| Given instruction |
Convert the lines starting at the one containing "collector number: 962" and ending at the one containing "genus: Sphagneticola" into a two-column CSV with the headers field and value. Make one row per line, put each entry in double quotes, and replace any line breaks with spaces.
[START Dataset rows]
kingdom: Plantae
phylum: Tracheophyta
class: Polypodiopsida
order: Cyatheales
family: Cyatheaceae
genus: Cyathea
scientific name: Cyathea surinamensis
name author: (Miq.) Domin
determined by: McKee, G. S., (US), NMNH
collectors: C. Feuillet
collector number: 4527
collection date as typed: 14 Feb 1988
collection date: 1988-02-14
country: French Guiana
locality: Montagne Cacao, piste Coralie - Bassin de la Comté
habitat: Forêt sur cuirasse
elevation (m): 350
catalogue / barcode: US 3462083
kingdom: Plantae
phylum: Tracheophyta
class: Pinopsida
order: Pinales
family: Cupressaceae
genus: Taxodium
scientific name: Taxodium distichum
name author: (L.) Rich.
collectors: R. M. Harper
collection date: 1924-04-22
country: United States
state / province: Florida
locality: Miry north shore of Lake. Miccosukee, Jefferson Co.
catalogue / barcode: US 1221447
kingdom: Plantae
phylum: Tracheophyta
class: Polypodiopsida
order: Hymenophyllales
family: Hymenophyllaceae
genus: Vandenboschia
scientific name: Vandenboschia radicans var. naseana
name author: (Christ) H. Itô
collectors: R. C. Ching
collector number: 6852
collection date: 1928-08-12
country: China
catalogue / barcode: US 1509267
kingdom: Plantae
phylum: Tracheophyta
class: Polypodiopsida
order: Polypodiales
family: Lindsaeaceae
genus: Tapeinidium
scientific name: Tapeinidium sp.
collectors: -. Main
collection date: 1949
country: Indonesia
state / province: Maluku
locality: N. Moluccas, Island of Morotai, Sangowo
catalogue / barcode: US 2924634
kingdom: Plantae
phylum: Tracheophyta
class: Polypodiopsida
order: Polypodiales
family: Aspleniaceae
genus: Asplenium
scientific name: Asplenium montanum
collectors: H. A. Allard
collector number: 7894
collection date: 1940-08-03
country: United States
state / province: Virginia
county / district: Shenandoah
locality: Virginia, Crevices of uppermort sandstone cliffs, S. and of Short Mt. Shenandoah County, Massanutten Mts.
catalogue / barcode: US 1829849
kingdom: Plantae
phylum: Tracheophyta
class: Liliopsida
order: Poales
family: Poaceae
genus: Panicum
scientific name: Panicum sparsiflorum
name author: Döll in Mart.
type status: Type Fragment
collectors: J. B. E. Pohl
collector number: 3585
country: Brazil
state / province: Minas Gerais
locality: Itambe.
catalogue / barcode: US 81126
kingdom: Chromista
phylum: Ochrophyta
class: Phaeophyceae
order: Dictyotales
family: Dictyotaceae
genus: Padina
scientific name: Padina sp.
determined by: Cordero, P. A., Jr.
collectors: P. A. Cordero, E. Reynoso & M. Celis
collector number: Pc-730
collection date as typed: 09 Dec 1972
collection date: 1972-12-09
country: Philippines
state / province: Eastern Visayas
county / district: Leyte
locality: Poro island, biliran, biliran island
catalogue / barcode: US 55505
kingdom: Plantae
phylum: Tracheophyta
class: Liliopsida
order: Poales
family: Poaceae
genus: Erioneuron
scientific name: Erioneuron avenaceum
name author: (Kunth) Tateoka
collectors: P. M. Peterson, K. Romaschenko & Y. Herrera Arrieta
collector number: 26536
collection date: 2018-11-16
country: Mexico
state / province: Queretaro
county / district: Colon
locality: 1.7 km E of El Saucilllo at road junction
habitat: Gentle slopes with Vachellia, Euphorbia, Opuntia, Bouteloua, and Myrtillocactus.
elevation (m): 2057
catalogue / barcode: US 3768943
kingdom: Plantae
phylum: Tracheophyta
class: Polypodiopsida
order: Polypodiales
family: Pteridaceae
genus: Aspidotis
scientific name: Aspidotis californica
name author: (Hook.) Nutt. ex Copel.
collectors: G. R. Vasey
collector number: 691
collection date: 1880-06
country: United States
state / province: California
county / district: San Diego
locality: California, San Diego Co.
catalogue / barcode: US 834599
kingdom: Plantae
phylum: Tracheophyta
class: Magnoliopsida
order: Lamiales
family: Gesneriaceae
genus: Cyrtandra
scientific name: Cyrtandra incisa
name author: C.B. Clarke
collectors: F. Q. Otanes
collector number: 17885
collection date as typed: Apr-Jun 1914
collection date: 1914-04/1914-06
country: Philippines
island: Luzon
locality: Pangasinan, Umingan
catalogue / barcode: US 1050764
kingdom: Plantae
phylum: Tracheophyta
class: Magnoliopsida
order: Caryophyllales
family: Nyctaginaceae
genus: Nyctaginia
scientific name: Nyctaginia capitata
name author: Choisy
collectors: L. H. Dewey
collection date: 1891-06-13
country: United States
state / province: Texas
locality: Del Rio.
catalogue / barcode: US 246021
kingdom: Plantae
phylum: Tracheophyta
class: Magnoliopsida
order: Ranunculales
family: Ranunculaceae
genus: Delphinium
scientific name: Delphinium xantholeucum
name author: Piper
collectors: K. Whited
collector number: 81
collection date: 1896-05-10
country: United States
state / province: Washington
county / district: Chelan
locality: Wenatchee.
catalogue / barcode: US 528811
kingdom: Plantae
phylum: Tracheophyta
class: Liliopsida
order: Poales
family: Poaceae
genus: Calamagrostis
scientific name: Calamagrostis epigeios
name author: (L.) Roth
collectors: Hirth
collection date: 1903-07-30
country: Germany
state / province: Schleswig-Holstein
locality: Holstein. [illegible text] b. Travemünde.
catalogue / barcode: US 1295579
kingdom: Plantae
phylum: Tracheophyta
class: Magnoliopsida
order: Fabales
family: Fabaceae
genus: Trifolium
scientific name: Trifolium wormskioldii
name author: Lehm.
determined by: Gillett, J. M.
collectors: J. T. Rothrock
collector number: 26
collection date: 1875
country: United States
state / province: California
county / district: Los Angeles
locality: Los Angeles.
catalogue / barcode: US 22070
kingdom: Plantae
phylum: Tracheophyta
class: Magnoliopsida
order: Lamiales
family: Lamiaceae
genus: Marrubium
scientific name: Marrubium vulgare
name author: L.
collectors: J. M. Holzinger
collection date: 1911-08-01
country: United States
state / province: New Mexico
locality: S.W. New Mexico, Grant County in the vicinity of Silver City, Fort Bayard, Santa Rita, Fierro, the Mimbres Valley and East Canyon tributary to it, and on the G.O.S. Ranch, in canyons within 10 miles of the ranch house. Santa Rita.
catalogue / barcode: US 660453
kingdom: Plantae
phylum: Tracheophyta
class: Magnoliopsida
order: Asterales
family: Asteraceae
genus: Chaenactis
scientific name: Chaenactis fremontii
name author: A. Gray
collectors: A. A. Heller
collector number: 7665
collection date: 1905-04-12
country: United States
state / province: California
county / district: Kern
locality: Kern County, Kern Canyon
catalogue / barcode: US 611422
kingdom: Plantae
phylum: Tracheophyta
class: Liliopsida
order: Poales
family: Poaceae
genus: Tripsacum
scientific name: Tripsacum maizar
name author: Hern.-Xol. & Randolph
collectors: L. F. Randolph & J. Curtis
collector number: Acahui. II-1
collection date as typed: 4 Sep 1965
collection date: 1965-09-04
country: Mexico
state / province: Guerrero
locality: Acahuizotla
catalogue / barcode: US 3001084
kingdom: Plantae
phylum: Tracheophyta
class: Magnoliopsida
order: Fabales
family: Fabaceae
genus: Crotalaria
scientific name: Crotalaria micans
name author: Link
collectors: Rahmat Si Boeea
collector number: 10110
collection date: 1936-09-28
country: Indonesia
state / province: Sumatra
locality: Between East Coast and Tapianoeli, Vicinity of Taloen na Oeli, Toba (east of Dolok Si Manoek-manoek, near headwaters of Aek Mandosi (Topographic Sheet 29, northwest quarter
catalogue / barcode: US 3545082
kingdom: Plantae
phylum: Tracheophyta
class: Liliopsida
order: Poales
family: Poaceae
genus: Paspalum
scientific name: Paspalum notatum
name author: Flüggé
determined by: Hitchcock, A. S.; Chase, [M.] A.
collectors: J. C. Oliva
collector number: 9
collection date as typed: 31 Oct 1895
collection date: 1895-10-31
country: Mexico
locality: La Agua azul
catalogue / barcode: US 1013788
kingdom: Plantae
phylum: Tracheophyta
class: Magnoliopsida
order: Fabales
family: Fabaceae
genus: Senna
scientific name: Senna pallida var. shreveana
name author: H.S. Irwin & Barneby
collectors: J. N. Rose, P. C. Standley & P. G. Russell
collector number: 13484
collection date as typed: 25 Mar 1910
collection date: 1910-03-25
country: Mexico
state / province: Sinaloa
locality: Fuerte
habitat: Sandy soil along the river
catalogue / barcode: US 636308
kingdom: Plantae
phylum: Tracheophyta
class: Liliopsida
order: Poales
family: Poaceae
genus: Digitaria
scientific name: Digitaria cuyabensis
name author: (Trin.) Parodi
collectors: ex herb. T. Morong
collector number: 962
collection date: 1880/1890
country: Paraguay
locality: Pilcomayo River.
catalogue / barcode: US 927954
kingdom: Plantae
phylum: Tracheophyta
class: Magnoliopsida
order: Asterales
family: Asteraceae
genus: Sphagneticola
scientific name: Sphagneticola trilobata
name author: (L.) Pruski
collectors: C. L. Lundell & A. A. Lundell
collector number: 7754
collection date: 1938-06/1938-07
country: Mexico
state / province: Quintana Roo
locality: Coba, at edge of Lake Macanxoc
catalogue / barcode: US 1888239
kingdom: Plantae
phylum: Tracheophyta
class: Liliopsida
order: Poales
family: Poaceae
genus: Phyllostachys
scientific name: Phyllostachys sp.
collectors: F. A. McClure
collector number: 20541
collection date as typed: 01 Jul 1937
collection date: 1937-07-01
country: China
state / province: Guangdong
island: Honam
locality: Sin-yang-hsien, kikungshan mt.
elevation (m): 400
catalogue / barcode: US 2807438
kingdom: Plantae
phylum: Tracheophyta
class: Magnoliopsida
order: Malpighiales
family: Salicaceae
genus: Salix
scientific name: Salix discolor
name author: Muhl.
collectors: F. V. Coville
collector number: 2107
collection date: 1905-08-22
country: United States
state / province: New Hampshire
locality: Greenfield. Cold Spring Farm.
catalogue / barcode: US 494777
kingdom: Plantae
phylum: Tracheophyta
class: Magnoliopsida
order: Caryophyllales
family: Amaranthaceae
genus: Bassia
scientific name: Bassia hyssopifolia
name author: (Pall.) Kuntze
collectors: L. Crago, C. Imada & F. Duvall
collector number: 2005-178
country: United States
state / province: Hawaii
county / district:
[END Dataset rows]
| Task result |
field,value
"collector number:","962"
"collection date:","1880/1890"
"country:","Paraguay"
"locality:","Pilcomayo River."
"catalogue / barcode:","US 927954"
"kingdom:","Plantae"
"phylum:","Tracheophyta"
"class:","Magnoliopsida"
"order:","Asterales"
"family:","Asteraceae"
"genus:","Sphagneticola"